If a line in the listing below contains "questions", return that line.

● ● ● ●

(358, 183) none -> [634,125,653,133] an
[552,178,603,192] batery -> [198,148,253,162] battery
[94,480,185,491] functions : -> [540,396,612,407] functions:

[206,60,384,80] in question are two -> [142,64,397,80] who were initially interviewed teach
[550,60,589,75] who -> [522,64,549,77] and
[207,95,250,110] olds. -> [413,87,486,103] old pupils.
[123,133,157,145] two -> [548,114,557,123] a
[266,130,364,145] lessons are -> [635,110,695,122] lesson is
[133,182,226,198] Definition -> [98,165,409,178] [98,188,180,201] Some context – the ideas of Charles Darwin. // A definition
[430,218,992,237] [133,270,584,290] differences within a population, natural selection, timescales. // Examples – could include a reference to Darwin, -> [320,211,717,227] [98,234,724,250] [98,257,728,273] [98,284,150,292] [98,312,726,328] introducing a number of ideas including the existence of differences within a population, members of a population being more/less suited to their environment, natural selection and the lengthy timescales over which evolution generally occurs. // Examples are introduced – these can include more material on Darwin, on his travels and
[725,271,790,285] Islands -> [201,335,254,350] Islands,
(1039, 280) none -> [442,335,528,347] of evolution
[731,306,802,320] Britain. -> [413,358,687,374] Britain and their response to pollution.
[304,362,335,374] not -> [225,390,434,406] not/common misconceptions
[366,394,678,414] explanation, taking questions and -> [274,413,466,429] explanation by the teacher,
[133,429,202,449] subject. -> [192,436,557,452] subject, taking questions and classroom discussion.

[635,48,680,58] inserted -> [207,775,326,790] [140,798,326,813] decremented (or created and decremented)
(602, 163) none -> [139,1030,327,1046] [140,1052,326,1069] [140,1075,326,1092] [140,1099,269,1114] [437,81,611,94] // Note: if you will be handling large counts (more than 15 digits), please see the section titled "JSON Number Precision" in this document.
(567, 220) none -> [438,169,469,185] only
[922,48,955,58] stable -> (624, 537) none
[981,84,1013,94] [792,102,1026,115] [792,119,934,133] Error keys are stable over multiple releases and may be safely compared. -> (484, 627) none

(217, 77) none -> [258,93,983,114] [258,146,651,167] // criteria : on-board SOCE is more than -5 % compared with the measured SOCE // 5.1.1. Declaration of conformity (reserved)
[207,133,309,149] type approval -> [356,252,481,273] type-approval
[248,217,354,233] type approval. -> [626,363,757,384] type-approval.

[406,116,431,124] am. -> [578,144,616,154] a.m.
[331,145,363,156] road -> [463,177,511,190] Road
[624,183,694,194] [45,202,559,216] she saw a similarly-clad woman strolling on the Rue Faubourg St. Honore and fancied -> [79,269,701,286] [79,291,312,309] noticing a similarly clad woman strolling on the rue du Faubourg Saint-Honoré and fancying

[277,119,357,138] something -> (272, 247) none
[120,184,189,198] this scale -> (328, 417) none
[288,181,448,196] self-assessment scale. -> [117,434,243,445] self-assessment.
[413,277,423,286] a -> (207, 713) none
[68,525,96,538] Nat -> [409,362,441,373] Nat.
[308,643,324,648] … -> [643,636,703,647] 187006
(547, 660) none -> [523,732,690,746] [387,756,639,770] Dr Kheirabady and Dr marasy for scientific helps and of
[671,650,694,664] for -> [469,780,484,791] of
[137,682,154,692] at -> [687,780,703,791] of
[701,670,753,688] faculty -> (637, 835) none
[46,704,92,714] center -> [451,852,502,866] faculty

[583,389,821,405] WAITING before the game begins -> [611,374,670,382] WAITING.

● ● ● ●

→ **SOLUTION**:
[366,394,678,414] explanation, taking questions and -> [274,413,466,429] explanation by the teacher,
[133,429,202,449] subject. -> [192,436,557,452] subject, taking questions and classroom discussion.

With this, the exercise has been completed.